When the 1935/1936 air photographs are consulted for the same point we see that the 1927 atlas (a close copy of Meacham’s) was not entirely accurate (Figure 7).** The air photo shows a more prominent land mass in mouth of the river (A), and a concentration of vehicles or small buildings on the point. The Cummins map was correct in that the point was probably no longer a shipyard, but clearly the space was being used for some activity, most likely the fishing industry. Furtherer research in land records and business directories would help explain the fate of the shipyard, and early landscape photographs might be a source for understanding land use in this community. The air photo also shows that a large section of the properties on this point were undesirable locations for any kind of agriculture or dwellings in the 1930s.

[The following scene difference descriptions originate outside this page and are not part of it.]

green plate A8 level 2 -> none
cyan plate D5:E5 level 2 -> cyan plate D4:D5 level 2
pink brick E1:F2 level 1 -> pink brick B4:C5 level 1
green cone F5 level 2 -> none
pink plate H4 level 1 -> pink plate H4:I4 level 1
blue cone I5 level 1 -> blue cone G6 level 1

Tracing the story of the Haldimand peninsula even further to the year 2000 shows that the landscape changed dramatically over the twentieth century due to coastal erosion, currents, and changing water courses. The landscape in Figure 8 consisted of a much smaller spit, with no signs of industry on the point. Land use activity increased along the wharf area (D), and farmland was returned to forest in other areas. The lack of human response to what appears to be a steadily retreating coast line is evidenced in the increased development along the shore and the remarkably short distance between some of the new residences and the Northumberland Strait (C). Several structures which had been built along the shore before 1935 (B) were missing entirely in 2000 (E).

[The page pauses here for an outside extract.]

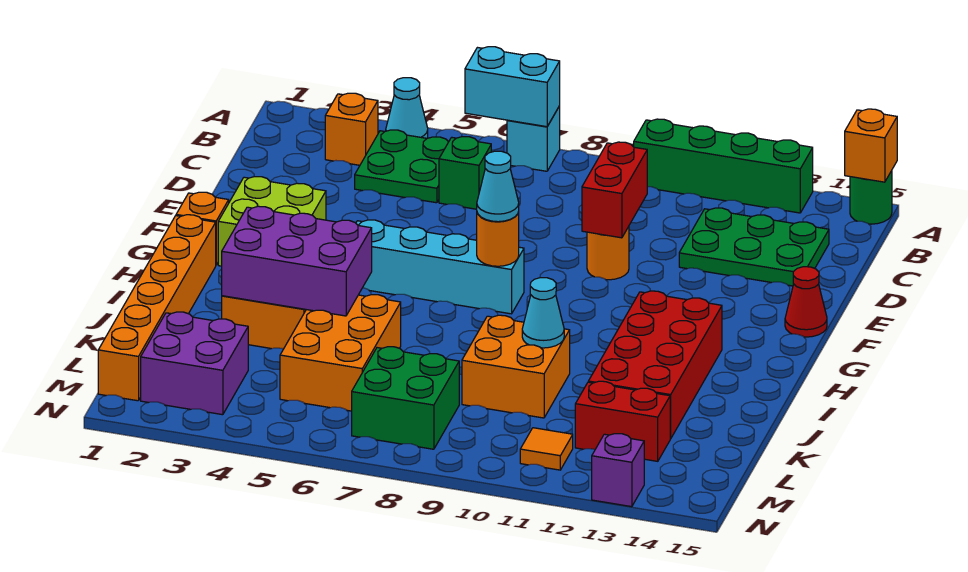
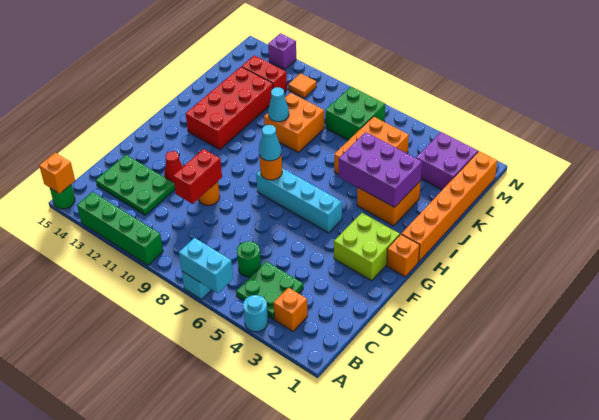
cyan cone A4 level 1 -> cyan round brick A4 level 1
green brick C6 level 1 -> green round brick C6 level 1
red cone F15 level 1 -> red cone E12 level 1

Comparing historical interpretations of the landscape with contemporary photography helps to put flesh on the skeletal structure that is our knowledge of human relationships with the land. This is simply another example of the importance of integrating multiple perspectives in historical research. However, there is a wealth of data in these historical maps even without the information added by the air photos. There is a gender story inherent in many historical maps, but notably even the two Meacham’s examples used here (Figure 2 and Figure 5). Women are often recorded as occupiers of land in historical atlases. For example, in Clyde River, Sarah Fisher owned five acres and at least two buildings next to the river on what is now the MacPhee Meats business. Without mill power or any farm land to speak of, it is possible that she ran a tavern, boarding house or some other business that would benefit from this high traffic rural area. By comparing Meacham’s with other cadastral maps of Lot Thirty One and sources such as business directories, it might be possible to identify Fisher and her business at other points in time.

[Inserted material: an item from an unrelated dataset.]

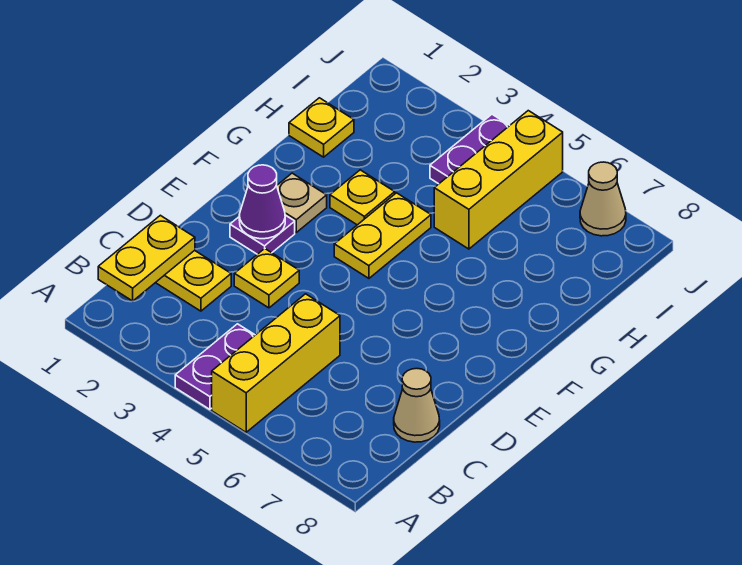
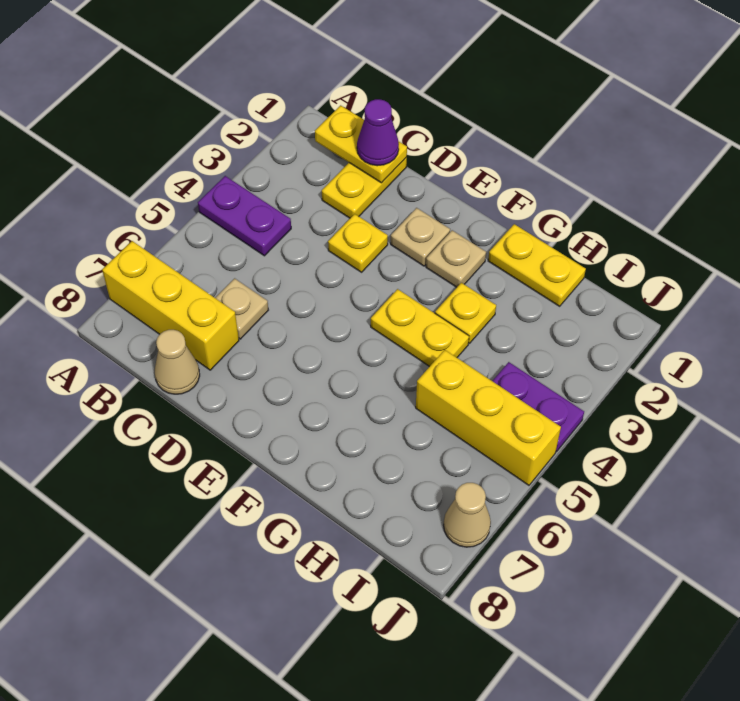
yellow brick A5:C5 level 1 -> yellow brick A7:C7 level 1
none -> tan plate C6 level 1
purple plate E2 level 1 -> tan plate E2 level 1
purple cone E2 level 2 -> purple cone C1 level 3
yellow plate H1 level 1 -> yellow plate G1:H1 level 1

In Lot Fifteen, one of the very few 150 acre lots was divided between Mrs. Maxim Arsenault and her daughters, although the 100 acre lot designated to the daughters had no residence. This was a common method of bequeathing property, and not surprisingly, by 1927 the large farm was sold and subdivided again. More generally, the apparent differences in the average size of properties in Lot Fifteen and Lot Thirty One, reflected not only inheritance patterns but also the economic and cultural circumstances experienced by Acadians in PEI and other minority groups throughout Canada (Clark; Bouchard). These industrial, environmental, gender, and cultural issues are just some of the many questions that can be asked of maps in conjunction with a variety of other historical materials.